### The problem
Reproduce all of the lines below word for word, in the same order.
— start of Data provided —
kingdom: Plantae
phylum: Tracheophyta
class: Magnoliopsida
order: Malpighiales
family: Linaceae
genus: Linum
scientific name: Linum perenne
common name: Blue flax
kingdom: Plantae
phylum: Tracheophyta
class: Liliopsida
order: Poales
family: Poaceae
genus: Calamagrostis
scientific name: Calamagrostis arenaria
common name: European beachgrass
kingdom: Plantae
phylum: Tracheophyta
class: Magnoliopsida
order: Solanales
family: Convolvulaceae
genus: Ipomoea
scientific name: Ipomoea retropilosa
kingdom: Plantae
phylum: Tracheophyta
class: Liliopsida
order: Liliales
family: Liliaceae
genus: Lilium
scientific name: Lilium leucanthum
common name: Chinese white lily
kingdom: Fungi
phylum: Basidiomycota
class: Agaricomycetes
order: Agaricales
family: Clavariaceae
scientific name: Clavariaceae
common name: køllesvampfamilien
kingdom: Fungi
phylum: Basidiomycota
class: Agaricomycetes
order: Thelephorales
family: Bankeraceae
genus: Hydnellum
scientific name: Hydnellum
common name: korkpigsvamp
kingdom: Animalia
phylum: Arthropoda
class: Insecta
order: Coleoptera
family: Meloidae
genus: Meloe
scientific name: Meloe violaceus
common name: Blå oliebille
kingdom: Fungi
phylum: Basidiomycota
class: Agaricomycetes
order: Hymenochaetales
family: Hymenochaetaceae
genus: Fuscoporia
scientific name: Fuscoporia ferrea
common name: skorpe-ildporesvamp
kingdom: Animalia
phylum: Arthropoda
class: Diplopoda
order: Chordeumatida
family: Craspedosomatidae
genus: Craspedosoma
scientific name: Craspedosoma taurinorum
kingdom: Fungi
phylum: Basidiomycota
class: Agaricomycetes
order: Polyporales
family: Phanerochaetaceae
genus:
— end of Data provided —
### Response to the exercise
kingdom: Plantae
phylum: Tracheophyta
class: Magnoliopsida
order: Malpighiales
family: Linaceae
genus: Linum
scientific name: Linum perenne
common name: Blue flax
kingdom: Plantae
phylum: Tracheophyta
class: Liliopsida
order: Poales
family: Poaceae
genus: Calamagrostis
scientific name: Calamagrostis arenaria
common name: European beachgrass
kingdom: Plantae
phylum: Tracheophyta
class: Magnoliopsida
order: Solanales
family: Convolvulaceae
genus: Ipomoea
scientific name: Ipomoea retropilosa
kingdom: Plantae
phylum: Tracheophyta
class: Liliopsida
order: Liliales
family: Liliaceae
genus: Lilium
scientific name: Lilium leucanthum
common name: Chinese white lily
kingdom: Fungi
phylum: Basidiomycota
class: Agaricomycetes
order: Agaricales
family: Clavariaceae
scientific name: Clavariaceae
common name: køllesvampfamilien
kingdom: Fungi
phylum: Basidiomycota
class: Agaricomycetes
order: Thelephorales
family: Bankeraceae
genus: Hydnellum
scientific name: Hydnellum
common name: korkpigsvamp
kingdom: Animalia
phylum: Arthropoda
class: Insecta
order: Coleoptera
family: Meloidae
genus: Meloe
scientific name: Meloe violaceus
common name: Blå oliebille
kingdom: Fungi
phylum: Basidiomycota
class: Agaricomycetes
order: Hymenochaetales
family: Hymenochaetaceae
genus: Fuscoporia
scientific name: Fuscoporia ferrea
common name: skorpe-ildporesvamp
kingdom: Animalia
phylum: Arthropoda
class: Diplopoda
order: Chordeumatida
family: Craspedosomatidae
genus: Craspedosoma
scientific name: Craspedosoma taurinorum
kingdom: Fungi
phylum: Basidiomycota
class: Agaricomycetes
order: Polyporales
family: Phanerochaetaceae
genus:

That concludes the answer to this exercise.